== DOCUMENT PASSAGE

\DOC RING

\TYPE {RING : (term -> num) * (num -> term) * conv * term * term * term * term * term * term * term * thm * thm * (term -> thm) -> term -> thm}

\SYNOPSIS
Generic ring procedure.

\DESCRIBE
The {RING} function takes a number of arguments specifying a ring structure and
giving operations for computing and proving over it. Specifically the call is:
{
  RING(toterm,tonum,EQ_CONV,
       neg,add,sub,inv,mul,div,pow,
       INTEGRAL_TH,FIELD_TH,POLY_CONV)
}
\noindent where {toterm} is a conversion from constant terms in the structure
to rational numbers (e.g. {rat_of_term} for the reals), {tonum} is the opposite
(e.g. {term_of_rat} for the reals), {EQ_CONV} is an equality test conversion
(e.g. {REAL_RAT_EQ_CONV}), {neg} is negation, {add} is addition, {sub} is
subtraction, {inv} is multiplicative inverse, {div} is division, {pow} is
power, {INTEGRAL_TH} is an integrality theorem and {FIELD_TH} is a field
theorem (see below) and {POLY_CONV} is a polynomial normalization theorem for
the structure as returned by {SEMIRING_NORMALIZERS_CONV} (e.g. {REAL_POLY_CONV}
for the reals).

====
== RECORDS PROVIDED

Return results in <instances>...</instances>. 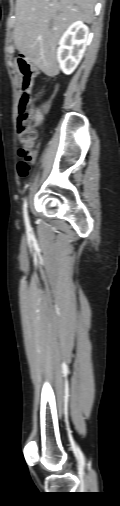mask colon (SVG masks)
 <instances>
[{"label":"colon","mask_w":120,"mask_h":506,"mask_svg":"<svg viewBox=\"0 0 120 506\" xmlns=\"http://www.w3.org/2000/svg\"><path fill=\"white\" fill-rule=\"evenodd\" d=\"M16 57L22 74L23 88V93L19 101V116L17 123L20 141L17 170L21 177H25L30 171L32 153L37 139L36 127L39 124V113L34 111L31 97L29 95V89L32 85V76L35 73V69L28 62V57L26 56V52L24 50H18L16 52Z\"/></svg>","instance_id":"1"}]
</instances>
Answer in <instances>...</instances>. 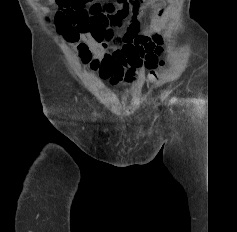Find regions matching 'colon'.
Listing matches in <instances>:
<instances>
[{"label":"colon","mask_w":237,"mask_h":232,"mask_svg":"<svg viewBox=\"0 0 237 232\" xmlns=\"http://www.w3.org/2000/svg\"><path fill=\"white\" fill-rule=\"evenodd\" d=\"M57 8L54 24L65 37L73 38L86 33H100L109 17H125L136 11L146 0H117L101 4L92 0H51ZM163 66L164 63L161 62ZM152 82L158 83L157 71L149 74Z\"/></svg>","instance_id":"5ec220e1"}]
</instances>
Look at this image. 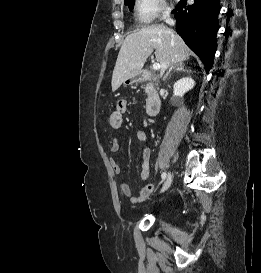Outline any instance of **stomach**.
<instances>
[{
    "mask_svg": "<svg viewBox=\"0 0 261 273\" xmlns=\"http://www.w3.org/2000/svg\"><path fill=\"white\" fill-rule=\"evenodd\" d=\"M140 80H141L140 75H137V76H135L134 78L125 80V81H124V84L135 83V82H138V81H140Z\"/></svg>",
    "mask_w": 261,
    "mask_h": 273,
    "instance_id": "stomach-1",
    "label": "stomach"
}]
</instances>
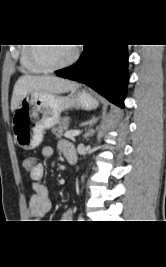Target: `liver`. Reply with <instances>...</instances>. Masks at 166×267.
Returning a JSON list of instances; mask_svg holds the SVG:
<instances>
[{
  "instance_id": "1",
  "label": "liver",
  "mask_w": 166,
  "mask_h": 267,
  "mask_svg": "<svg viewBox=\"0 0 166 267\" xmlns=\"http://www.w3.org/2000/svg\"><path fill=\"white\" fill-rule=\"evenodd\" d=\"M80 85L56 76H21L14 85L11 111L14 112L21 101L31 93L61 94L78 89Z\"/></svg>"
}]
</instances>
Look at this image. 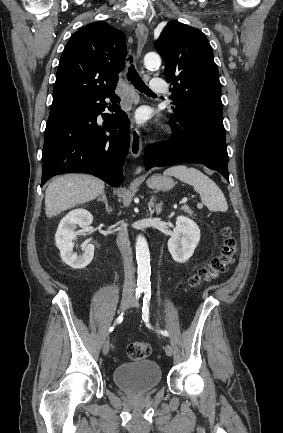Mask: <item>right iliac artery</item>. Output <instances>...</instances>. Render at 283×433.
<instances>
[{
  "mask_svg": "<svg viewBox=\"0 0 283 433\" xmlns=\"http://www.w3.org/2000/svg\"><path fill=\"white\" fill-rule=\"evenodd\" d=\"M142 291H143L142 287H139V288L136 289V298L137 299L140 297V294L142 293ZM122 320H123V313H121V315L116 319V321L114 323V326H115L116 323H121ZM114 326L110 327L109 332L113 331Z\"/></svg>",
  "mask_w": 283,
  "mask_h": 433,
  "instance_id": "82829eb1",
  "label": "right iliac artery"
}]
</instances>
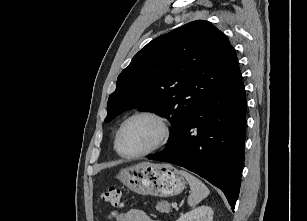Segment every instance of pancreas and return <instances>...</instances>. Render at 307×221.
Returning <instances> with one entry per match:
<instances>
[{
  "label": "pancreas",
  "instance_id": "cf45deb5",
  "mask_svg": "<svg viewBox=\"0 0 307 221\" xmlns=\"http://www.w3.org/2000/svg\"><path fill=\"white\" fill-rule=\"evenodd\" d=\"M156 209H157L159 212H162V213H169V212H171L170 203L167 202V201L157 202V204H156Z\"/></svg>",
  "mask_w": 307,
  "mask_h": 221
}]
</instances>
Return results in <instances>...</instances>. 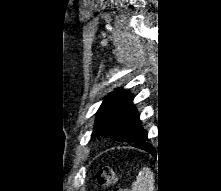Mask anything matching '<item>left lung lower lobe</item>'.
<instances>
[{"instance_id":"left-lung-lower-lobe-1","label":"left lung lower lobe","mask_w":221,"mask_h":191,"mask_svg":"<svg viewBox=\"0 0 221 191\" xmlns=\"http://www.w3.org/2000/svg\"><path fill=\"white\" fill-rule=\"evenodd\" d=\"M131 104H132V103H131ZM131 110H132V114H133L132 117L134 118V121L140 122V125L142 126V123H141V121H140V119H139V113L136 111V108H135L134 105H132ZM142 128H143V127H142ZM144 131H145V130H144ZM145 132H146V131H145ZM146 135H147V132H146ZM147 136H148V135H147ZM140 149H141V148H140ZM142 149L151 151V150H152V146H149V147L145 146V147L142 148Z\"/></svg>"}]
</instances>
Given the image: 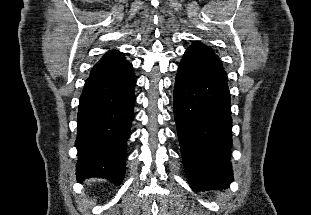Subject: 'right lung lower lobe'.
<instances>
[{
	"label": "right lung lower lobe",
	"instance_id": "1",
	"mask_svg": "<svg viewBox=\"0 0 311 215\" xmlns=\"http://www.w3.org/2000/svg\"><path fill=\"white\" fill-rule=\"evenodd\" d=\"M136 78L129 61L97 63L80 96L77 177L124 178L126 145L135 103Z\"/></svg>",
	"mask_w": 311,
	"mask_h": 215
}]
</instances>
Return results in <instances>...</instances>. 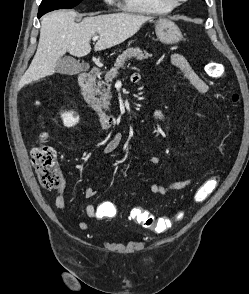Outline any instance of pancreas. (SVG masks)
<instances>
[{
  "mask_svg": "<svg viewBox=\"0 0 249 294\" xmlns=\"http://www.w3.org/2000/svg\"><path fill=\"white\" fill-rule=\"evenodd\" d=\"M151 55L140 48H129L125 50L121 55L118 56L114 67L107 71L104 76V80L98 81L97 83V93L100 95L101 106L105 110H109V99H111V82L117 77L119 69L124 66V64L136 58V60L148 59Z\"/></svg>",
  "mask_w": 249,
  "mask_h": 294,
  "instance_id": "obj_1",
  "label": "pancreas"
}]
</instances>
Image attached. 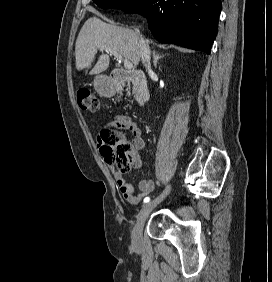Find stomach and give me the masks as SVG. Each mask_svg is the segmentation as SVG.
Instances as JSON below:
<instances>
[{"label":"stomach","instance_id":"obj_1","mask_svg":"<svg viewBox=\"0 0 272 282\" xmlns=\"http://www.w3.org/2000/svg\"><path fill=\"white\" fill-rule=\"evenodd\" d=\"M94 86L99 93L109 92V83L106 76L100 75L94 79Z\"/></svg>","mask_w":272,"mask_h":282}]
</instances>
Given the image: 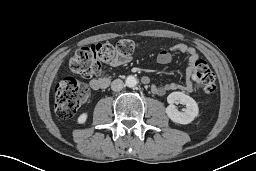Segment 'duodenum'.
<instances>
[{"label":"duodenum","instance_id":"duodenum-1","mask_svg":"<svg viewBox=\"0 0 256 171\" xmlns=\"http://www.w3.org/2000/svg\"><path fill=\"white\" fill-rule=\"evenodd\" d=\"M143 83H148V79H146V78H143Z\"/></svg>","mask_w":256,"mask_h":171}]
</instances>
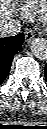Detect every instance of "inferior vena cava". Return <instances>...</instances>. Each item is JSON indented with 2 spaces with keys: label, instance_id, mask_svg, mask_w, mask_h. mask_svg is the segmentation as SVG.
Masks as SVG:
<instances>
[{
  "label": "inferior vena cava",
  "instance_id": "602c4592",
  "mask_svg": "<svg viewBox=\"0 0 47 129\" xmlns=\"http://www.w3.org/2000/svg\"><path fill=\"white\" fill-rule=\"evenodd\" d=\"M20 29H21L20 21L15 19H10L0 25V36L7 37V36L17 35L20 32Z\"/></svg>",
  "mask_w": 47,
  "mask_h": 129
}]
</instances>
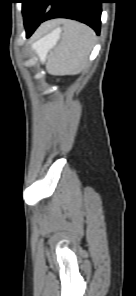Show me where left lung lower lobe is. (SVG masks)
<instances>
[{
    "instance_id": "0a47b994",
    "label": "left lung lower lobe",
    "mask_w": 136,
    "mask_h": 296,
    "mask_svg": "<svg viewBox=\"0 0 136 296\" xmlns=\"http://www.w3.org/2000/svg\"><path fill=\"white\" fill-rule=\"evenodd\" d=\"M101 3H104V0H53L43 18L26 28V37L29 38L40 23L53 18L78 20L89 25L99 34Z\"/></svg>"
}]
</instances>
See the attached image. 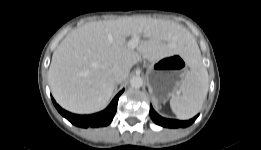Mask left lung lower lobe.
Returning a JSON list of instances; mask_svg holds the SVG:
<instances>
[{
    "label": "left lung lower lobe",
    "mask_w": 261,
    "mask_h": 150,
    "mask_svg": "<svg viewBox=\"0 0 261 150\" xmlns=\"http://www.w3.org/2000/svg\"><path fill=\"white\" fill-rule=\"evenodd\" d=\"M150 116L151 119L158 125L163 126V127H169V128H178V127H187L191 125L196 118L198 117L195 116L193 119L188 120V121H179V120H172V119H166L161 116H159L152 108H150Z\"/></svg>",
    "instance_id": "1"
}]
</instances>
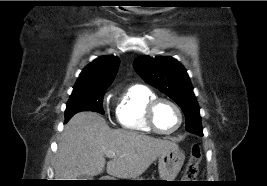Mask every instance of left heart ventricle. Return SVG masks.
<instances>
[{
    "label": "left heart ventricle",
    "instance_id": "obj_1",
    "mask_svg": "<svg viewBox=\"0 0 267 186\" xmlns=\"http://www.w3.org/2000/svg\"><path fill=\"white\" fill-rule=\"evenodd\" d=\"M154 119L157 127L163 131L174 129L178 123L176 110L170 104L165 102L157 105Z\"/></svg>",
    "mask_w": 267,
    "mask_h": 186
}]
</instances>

====

# INSTRUCTIONS:
1 – List every name the RING documentation entry offers as an example ("e.g.") for the reals.
2 – Write the next part of the RING documentation entry, picking up after its last sentence.

# ANSWERS BELOW:
1 – rat_of_term, term_of_rat, REAL_RAT_EQ_CONV, REAL_POLY_CONV

2 –
The integrality theorem essentially states that if a product is zero, so is one
of the factors (i.e. the structure is an integral domain), but this is stated
in an unnatural way to allow application to structures without negation. It is
permissible in this case to use boolean variables instead of operators such as
negation and subtraction. The precise form of the theorem (notation for natural
numbers, but this is supposed to be over the same structure):
{
  |- (!x. 0 * x = 0) /\
     (!x y z. x + y = x + z <=> y = z) /\
     (!w x y z. w * y + x * z = w * z + x * y <=> w = x \/ y = z)
}

The field theorem is of the following form. It is not logically necessary, and
if the structure is not a field you can just pass in {TRUTH} instead. However,
it is usually beneficial for performance to include it.
{
  |- !x y. ~(x = y) <=> ?z. (x - y) * z = 1
}

It returns a proof procedure that will attempt to prove a formula that, after
suitable normalization, can be considered a universally quantified Boolean
combination of equations and inequations between terms of the right type. If
that formula holds in all integral domains, it will prove it. Any ``alien''
atomic formulas that are not natural number equations will not contribute to
the proof.

\FAILURE
Fails if the theorems are malformed.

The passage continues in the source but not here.